• _DOCUMENT TEXT_:

WHEREAS, the parties desire to provide for Meneough’s continued employment by Company on an “at will” basis through April 30, 2012.  On April 30, 2012, Meneough’s employment will automatically terminate without any further action on the part of either Meneough or Company required; and

WHEREAS, Meneough additionally agrees to waive any claims against Company and its affiliates and further agrees to various post-employment restrictions,

NOW THEREFORE, in consideration of the promises and mutual covenants contained in this Agreement, the receipt, adequacy and legal sufficiency of which is hereby acknowledged, and intending to be legally bound, Company and Meneough agree as follows:

1.           Employment; Duties.
 
a.           Meneough has, effective August 1, 2011, resigned as chief executive officer of the Company and the Company has accepted such resignation.
 
b.           Company shall continue to employ Meneough as an employee-at-will and Meneough hereby accepts such employment, subject to the terms and conditions of this Agreement.
 
c.           Hereafter, Meneough shall provide executive level advisory services regarding Company’s business to its senior level personnel, assist such personnel in their strategic efforts to expand Company’s business, assist Company in achieving the orderly succession of Company’s new chief executive officer, and perform such other similar duties as the new chief executive officer may reasonably request.  Meneough shall perform his duties under this Agreement diligently and in good faith using his best professional judgment, but is not required to meet any minimum hourly obligations and shall have the right to engage in other pursuits, business or otherwise, that do not substantially interfere with his obligations hereunder.
 
d.           Meneough’s place of employment with Company shall be as agreed-upon by Meneough and the Company on a case-by-case basis.  Except as Meneough and Company may otherwise agree, his duties shall not require travel away from Palm Coast, Florida and if reasonable may be accomplished via electronic means.  To the extent Meneough is required and agrees to travel, any such travel shall be reimbursed in accordance with Company’s standard policies.
 
 
 
 
2.           Compensation and Benefits.

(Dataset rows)
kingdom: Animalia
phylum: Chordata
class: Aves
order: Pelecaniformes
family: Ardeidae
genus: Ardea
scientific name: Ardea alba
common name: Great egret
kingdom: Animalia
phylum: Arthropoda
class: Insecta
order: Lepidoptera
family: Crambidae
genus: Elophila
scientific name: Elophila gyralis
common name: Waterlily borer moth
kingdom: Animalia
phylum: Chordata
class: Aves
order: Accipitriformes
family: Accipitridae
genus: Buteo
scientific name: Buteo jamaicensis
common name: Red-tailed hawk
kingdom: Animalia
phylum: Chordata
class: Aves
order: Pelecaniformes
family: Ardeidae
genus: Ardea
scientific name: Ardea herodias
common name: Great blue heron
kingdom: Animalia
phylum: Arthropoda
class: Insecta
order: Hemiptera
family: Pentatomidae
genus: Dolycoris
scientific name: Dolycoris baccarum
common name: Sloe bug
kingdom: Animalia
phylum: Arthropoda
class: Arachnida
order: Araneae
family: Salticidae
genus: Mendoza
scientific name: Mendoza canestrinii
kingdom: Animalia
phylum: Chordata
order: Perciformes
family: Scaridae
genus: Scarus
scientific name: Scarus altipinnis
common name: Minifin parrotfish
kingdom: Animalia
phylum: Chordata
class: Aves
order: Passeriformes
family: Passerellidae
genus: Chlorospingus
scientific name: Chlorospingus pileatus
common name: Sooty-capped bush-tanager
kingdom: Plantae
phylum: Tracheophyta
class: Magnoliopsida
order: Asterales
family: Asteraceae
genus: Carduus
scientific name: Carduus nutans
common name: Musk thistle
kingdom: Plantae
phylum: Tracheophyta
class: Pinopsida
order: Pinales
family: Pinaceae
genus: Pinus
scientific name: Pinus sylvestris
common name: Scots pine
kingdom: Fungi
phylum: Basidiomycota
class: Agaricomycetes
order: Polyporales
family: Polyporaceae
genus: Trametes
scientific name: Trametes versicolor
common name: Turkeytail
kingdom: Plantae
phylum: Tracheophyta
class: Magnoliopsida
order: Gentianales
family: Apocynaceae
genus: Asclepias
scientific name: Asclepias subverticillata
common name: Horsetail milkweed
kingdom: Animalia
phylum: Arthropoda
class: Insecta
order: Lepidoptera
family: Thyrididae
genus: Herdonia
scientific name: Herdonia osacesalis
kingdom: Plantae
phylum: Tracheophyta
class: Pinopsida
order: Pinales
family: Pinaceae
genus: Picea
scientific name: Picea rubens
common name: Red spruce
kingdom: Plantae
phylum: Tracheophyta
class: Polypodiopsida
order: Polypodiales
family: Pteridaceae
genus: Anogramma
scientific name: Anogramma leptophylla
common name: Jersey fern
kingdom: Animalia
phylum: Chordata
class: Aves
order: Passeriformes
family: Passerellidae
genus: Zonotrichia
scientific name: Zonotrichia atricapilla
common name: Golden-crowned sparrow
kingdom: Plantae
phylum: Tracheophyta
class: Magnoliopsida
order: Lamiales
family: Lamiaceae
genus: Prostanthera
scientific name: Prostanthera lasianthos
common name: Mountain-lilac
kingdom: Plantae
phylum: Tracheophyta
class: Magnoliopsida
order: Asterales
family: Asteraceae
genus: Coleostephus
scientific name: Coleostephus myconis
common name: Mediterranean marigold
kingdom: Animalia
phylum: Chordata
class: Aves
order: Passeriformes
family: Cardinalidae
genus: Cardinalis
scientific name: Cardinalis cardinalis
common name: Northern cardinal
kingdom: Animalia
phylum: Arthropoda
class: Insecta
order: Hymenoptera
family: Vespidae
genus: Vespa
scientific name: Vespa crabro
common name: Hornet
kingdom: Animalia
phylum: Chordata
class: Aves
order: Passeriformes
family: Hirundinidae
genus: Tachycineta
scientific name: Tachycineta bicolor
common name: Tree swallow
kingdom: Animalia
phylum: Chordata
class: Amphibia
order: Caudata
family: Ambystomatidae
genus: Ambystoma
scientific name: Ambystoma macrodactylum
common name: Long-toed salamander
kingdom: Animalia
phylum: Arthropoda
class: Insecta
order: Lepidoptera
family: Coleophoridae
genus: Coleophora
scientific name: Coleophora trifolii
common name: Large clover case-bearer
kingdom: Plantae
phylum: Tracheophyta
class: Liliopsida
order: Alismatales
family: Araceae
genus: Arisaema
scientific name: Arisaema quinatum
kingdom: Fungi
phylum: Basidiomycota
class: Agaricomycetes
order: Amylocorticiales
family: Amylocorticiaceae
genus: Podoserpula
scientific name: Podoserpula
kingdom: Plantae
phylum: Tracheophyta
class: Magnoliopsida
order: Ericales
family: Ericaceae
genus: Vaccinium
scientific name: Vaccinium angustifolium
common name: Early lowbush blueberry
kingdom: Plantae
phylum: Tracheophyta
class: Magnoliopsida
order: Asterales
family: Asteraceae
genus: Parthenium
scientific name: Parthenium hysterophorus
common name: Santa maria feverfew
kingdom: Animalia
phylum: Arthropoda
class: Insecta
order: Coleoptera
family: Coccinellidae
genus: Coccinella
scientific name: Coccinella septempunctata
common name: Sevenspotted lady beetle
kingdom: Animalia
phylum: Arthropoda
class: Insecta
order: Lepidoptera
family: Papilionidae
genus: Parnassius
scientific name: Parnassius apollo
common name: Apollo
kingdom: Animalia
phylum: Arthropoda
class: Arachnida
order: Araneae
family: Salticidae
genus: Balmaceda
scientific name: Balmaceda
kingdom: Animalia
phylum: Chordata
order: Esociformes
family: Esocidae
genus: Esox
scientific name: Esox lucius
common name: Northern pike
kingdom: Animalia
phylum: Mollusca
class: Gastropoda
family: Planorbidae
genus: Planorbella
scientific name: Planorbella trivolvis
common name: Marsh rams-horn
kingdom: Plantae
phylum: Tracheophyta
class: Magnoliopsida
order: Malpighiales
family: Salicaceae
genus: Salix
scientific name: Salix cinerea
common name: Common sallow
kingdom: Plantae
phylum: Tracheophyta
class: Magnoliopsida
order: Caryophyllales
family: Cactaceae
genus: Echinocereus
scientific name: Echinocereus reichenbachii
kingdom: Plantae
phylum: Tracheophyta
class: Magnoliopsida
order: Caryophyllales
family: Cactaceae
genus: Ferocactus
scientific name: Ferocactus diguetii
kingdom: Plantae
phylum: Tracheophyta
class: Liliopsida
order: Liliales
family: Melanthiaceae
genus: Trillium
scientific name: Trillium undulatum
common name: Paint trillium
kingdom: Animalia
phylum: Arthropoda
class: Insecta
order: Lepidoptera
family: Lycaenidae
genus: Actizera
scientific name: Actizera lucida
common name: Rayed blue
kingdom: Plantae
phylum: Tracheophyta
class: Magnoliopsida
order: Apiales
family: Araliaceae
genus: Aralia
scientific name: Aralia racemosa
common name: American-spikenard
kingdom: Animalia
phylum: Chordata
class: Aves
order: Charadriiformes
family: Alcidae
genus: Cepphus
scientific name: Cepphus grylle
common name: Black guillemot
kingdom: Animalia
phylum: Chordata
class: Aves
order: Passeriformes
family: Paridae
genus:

• _WHAT NEEDS TO BE DONE_: From the employment agreement, extract word for word the stretch from "c.           Hereafter, Meneough shall" through "his obligations hereunder.".

• _RESULT FOR THIS TASK_:
c.           Hereafter, Meneough shall provide executive level advisory services regarding Company’s business to its senior level personnel, assist such personnel in their strategic efforts to expand Company’s business, assist Company in achieving the orderly succession of Company’s new chief executive officer, and perform such other similar duties as the new chief executive officer may reasonably request.  Meneough shall perform his duties under this Agreement diligently and in good faith using his best professional judgment, but is not required to meet any minimum hourly obligations and shall have the right to engage in other pursuits, business or otherwise, that do not substantially interfere with his obligations hereunder.